A Assembleia Legislativa da Região Autónoma da Madeira aprovou, em sessão plenária de 21 de Outubro de 2008, um decreto que «Adapta à administração regional autónoma da Madeira a Lei 12-A/2008, de 27 de Fevereiro, que estabelece os regimes de vinculação de carreiras e de remunerações dos trabalhadores que exercem funções públicas».
Este decreto foi devolvido ao Parlamento Regional pelo Representante da República no exercício da competência conferida pelo artigo 233.º, n.º 2, da Constituição, solicitando-se nova apreciação do artigo 4.º, n.os 1 e 2, por se considerar que os mesmos preceitos padeciam do vício de ilegalidade.
Todavia, o Parlamento Regional confirmou o voto por maioria absoluta dos seus membros em efectividade de funções, mantendo integralmente o decreto que veio depois a ser assinado e publicado como Decreto Legislativo Regional 1/2009/M, de 12 de Janeiro.
O Representante da República requereu então ao Tribunal Constitucional, em processo de fiscalização abstracta sucessiva, a declaração, com força obrigatória geral, da ilegalidade das normas contidas no artigo 4.º, n.os 1 e 2, daquele diploma regional, por desconformidade com o artigo 79.º, n.º 2, do Estatuto Político-Administrativo da Região Autónoma da Madeira, nos termos do qual «o regime de quadros e carreiras dos funcionários dos serviços regionais regem-se pelos princípios fundamentais estabelecidos para os funcionários do Estado», tendo este Alto Tribunal considerado o pedido procedente, no Acórdão 256/2010, de 23 de Junho.
De facto, os n.os 1 e 2 do artigo 4.º do Decreto Legislativo Regional 1/2009/M, permitiam que os actuais trabalhadores da administração regional autónoma nomeados definitivamente mantivessem a nomeação definitiva e que aqueles que estejam provisoriamente nomeados ou em comissão de serviço durante o período probatório, bem como em contrato administrativo de provimento para a realização de estágio ou em comissão de serviço extraordinária pudessem transitar para a modalidade de nomeação definitiva.
Ora tal está em contrariedade com o princípio fundamental da Lei 12-A/2008, aplicável a todos os trabalhadores que exercem funções públicas que faz transitar a generalidade dos trabalhadores da Administração Pública definitivamente nomeados (mesmo, nos termos do artigo 88.º, n.º 4, os trabalhadores já em funções) para o regime do contrato por tempo indeterminado.

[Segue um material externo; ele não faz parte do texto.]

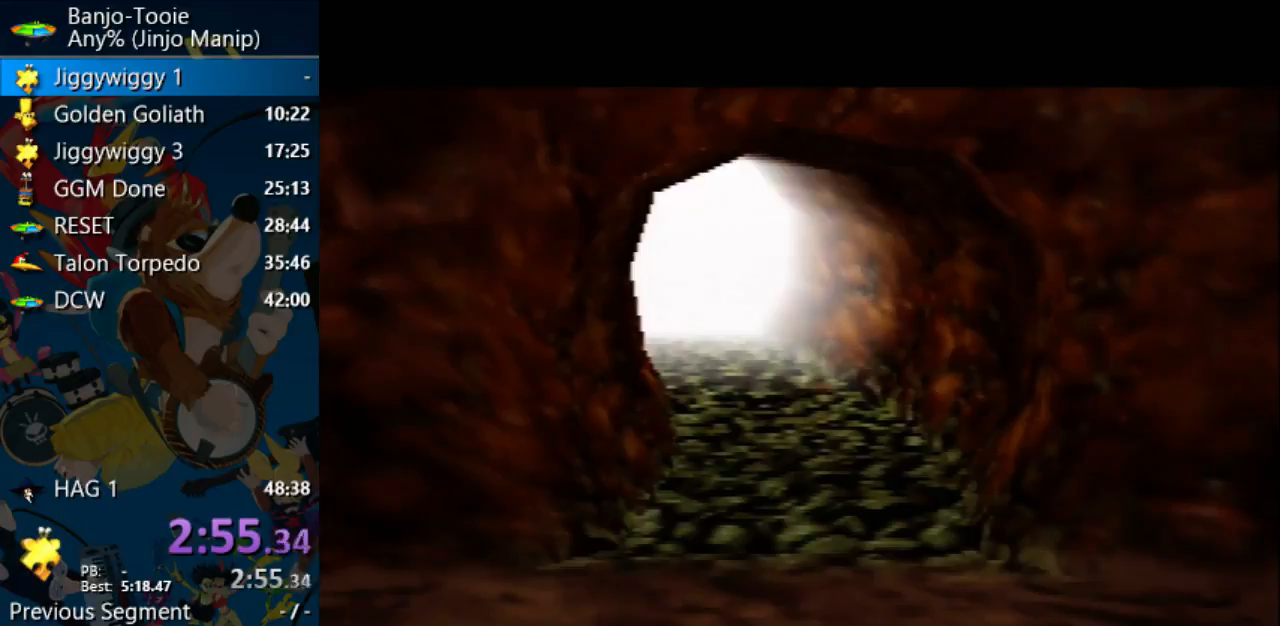
{"buttons": ["Z"], "left_stick": "center", "events": []}
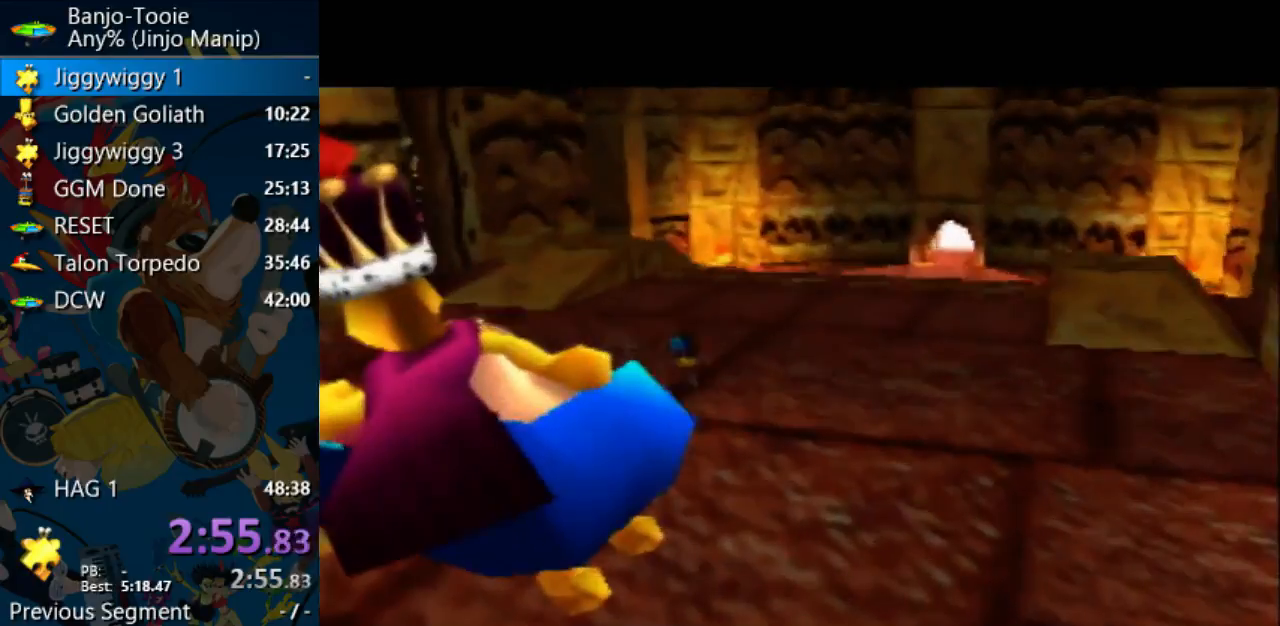
{"buttons": ["Z"], "left_stick": "center", "events": []}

Entretanto, a Assembleia Legislativa da Região Autónoma da Madeira, aprovou, em sessão plenária de 9 de Março do ano em curso, um decreto intitulado «Primeira alteração ao Decreto Legislativo Regional 1/2009/M, de 12 de Janeiro, que adapta à administração regional autónoma da Madeira a Lei 12-A/2008, de 27 de Fevereiro, que estabelece os regimes de vinculação de carreiras e de remunerações dos trabalhadores que exercem funções públicas».
Este decreto foi devolvido ao Parlamento Regional pelo Representante da República no exercício da competência conferida pelo artigo 233.º, n.º 2, da Constituição, solicitando nova apreciação da norma contida no artigo 4.º-A a aditar ao Decreto Legislativo Regional 1/2009/M, por se considerar que esse preceito padecia do vício de ilegalidade.
Todavia, a Assembleia Regional confirmou o voto por maioria absoluta dos seus membros em efectividade de funções, mantendo integralmente o decreto que veio depois a ser assinado e publicado como Decreto Legislativo Regional 9/2010/M, de 4 de Junho.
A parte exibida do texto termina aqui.